Starting with the line that contains "The top level" and stopping after the line that contains "each have a", copy the entries below exactly. Include nothing else.

Segment Open

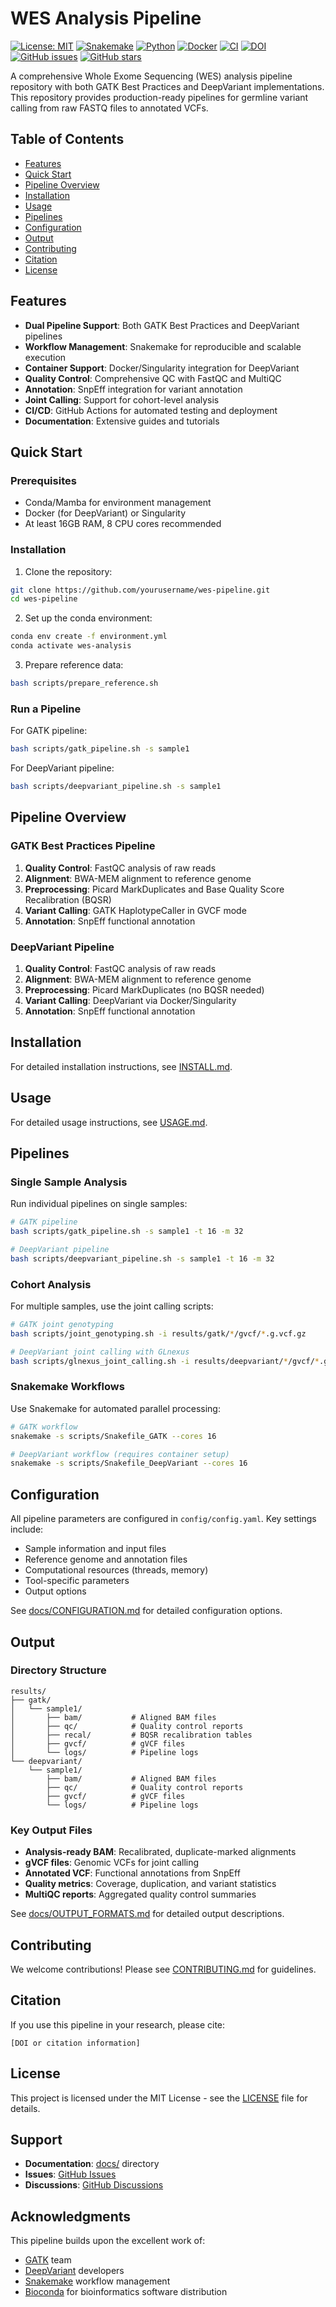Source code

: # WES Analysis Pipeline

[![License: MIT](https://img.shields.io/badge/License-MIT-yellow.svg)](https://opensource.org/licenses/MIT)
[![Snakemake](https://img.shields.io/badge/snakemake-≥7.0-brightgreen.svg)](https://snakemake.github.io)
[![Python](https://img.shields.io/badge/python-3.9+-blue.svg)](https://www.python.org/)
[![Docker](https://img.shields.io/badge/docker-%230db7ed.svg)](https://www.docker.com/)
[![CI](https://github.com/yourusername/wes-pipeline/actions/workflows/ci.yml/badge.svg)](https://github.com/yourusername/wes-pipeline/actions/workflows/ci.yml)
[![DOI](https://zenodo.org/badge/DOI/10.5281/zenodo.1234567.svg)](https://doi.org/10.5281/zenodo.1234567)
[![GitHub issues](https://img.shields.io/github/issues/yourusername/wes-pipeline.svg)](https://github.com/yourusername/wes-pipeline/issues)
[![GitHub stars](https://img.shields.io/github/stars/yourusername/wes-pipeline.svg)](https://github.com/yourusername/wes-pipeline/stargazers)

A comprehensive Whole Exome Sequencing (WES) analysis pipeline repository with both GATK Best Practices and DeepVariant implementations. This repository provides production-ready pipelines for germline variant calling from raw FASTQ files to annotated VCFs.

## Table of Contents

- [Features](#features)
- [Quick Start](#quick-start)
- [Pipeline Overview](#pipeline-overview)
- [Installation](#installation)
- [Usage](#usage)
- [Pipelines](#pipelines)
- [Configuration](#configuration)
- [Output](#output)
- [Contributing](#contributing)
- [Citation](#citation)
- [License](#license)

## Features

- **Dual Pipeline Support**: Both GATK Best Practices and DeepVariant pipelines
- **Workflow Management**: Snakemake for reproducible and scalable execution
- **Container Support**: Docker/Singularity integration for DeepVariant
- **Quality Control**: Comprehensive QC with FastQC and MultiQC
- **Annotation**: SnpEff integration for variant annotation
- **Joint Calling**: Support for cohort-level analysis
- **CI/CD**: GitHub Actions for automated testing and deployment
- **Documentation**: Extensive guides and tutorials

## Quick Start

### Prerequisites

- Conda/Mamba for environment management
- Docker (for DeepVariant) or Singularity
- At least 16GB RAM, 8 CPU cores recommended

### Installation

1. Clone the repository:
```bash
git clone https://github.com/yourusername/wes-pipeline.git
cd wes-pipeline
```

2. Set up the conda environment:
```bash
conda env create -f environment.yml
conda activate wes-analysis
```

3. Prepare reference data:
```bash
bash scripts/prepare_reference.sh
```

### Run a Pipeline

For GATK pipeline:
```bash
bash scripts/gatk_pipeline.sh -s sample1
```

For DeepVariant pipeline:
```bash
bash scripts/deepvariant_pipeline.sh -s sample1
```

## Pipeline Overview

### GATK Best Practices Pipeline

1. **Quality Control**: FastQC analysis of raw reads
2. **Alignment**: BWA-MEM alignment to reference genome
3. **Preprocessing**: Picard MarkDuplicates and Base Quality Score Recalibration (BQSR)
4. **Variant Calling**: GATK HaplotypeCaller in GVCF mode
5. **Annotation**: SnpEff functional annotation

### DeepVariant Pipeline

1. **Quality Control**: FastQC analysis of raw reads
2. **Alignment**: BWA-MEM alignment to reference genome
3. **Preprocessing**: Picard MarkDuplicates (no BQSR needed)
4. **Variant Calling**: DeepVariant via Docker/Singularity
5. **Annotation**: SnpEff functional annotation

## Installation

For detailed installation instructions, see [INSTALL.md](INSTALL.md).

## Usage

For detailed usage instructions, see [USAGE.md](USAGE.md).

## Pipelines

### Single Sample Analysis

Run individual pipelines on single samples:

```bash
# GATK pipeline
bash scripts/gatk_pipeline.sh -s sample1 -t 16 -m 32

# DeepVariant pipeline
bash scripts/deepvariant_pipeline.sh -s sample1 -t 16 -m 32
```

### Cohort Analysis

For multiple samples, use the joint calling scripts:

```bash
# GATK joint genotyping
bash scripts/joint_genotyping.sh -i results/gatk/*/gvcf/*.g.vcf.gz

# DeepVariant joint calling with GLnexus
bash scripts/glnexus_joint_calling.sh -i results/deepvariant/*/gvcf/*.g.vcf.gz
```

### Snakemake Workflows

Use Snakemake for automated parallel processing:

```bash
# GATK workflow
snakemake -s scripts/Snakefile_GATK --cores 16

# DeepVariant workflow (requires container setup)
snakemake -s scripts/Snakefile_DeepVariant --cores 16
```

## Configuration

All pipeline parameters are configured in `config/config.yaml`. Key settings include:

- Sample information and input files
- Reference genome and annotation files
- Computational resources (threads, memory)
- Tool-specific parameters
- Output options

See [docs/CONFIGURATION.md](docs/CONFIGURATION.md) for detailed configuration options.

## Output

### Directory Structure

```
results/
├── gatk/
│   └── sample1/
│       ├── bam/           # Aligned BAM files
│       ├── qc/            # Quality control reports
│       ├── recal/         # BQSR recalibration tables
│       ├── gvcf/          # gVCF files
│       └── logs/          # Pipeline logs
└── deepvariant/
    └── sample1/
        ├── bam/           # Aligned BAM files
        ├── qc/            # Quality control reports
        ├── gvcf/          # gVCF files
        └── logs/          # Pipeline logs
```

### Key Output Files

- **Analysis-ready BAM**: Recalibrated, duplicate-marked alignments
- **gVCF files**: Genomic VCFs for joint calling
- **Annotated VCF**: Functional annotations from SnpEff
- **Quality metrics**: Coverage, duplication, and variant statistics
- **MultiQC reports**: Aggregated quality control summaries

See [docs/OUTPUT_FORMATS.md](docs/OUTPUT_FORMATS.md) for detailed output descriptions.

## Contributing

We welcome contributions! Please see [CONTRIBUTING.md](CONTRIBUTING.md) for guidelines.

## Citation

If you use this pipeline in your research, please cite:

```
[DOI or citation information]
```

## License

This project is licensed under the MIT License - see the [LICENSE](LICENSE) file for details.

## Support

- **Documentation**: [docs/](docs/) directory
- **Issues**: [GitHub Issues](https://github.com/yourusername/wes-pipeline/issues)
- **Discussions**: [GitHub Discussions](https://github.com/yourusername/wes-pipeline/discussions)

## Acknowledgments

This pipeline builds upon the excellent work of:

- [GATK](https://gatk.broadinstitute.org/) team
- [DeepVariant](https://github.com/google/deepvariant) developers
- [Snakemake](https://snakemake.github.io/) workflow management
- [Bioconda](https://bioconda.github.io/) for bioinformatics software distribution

Segment Closed
Segment Open

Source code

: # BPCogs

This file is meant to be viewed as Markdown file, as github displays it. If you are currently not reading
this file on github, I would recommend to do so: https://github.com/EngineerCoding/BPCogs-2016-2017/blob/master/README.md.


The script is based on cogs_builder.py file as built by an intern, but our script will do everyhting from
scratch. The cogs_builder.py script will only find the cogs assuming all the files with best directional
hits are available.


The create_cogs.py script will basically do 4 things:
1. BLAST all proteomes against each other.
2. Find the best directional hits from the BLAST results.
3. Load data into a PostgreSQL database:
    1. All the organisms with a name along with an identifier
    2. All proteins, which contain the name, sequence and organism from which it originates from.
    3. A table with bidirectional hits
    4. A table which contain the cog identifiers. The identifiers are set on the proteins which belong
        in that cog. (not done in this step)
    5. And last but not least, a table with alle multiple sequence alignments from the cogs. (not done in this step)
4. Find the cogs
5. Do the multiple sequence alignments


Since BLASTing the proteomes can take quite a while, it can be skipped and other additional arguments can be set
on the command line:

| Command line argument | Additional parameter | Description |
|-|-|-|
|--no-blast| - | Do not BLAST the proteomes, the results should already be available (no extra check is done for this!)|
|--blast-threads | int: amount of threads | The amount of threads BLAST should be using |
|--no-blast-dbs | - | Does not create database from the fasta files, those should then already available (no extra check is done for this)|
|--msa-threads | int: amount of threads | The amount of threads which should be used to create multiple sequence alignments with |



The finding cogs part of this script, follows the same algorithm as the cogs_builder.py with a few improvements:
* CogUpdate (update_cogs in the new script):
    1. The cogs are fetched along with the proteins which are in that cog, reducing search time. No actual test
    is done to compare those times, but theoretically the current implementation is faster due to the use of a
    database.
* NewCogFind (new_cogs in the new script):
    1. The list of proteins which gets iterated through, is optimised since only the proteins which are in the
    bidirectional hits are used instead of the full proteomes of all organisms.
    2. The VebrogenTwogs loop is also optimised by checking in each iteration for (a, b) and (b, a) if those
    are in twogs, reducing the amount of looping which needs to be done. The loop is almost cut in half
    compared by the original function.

Segment Closed
Segment Open

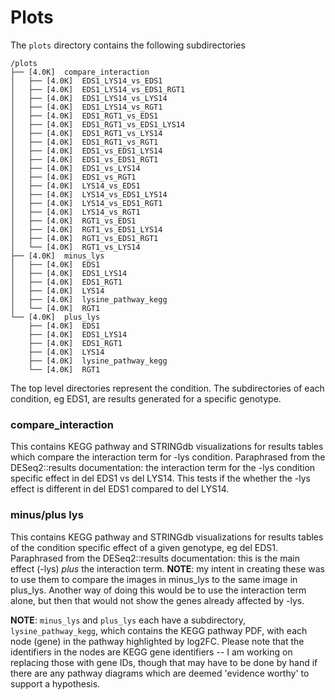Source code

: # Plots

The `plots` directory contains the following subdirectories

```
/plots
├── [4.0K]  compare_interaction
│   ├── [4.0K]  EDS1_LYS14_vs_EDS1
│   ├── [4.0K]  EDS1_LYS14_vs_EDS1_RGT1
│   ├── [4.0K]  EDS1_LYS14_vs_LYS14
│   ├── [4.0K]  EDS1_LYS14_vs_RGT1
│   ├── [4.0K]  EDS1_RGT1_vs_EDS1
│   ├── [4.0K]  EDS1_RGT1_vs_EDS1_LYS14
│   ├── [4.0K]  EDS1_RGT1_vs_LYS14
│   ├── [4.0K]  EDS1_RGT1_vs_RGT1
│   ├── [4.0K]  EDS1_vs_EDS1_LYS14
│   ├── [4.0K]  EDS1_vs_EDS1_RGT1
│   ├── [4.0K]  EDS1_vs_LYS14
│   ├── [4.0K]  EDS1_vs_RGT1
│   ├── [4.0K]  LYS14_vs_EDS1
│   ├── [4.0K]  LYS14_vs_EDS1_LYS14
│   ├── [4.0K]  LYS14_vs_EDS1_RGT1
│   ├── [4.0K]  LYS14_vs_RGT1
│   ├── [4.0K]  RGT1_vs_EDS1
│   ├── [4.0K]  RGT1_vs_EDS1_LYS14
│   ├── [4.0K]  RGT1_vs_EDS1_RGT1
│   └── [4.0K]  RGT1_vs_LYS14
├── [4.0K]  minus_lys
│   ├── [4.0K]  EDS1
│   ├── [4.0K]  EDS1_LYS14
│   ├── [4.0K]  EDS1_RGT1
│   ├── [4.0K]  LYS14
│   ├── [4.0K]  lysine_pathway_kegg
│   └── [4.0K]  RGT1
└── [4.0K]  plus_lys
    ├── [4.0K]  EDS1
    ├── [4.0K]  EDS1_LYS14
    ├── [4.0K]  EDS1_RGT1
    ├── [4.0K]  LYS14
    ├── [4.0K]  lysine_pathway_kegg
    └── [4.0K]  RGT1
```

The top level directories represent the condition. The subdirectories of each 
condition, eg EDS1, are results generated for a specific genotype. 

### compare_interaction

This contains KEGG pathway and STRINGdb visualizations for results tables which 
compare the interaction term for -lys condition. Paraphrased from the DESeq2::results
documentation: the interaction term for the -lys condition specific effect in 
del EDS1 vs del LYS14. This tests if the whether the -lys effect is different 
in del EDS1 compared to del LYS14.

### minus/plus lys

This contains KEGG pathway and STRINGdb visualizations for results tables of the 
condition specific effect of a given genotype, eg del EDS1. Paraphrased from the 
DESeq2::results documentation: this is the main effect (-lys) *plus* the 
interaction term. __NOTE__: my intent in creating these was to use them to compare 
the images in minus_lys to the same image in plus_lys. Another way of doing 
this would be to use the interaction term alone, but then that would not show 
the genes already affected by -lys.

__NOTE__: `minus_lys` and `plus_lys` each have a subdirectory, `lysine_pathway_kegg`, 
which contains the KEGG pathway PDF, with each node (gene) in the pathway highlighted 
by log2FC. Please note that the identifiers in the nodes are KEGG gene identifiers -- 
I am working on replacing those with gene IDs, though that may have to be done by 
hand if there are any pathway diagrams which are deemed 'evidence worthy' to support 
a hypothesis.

Segment Closed

→ **ANSWER SECTION**:
The top level directories represent the condition. The subdirectories of each 
condition, eg EDS1, are results generated for a specific genotype. 

### compare_interaction

This contains KEGG pathway and STRINGdb visualizations for results tables which 
compare the interaction term for -lys condition. Paraphrased from the DESeq2::results
documentation: the interaction term for the -lys condition specific effect in 
del EDS1 vs del LYS14. This tests if the whether the -lys effect is different 
in del EDS1 compared to del LYS14.

### minus/plus lys

This contains KEGG pathway and STRINGdb visualizations for results tables of the 
condition specific effect of a given genotype, eg del EDS1. Paraphrased from the 
DESeq2::results documentation: this is the main effect (-lys) *plus* the 
interaction term. __NOTE__: my intent in creating these was to use them to compare 
the images in minus_lys to the same image in plus_lys. Another way of doing 
this would be to use the interaction term alone, but then that would not show 
the genes already affected by -lys.

__NOTE__: `minus_lys` and `plus_lys` each have a subdirectory, `lysine_pathway_kegg`, 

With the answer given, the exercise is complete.